* Work task *
Gather every row below that contains the word "Разные", and copy each of those rows in full.

* Listed records *
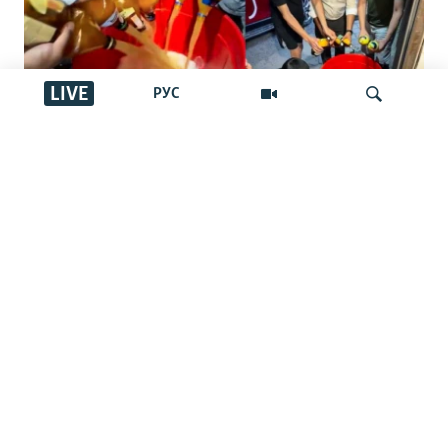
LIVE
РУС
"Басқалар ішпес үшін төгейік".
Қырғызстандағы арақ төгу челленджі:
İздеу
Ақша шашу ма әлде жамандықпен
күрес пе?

==

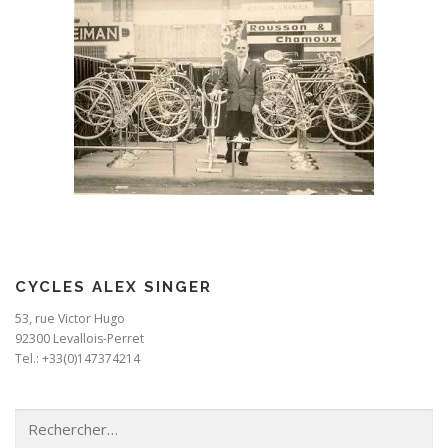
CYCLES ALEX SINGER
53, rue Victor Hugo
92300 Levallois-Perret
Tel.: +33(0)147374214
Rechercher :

==

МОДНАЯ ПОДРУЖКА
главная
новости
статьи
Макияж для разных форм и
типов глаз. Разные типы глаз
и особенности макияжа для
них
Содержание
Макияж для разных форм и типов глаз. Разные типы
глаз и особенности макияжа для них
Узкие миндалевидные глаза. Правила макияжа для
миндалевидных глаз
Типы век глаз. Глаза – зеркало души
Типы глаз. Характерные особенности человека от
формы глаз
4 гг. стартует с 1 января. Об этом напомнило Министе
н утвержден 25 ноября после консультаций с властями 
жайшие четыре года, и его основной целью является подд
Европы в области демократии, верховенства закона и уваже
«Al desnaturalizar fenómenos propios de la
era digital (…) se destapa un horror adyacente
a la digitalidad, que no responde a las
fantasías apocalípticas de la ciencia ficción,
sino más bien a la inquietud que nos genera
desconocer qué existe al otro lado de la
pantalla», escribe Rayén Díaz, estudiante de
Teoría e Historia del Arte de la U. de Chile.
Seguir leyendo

* Exercise solution *
типов глаз. Разные типы глаз
Макияж для разных форм и типов глаз. Разные типы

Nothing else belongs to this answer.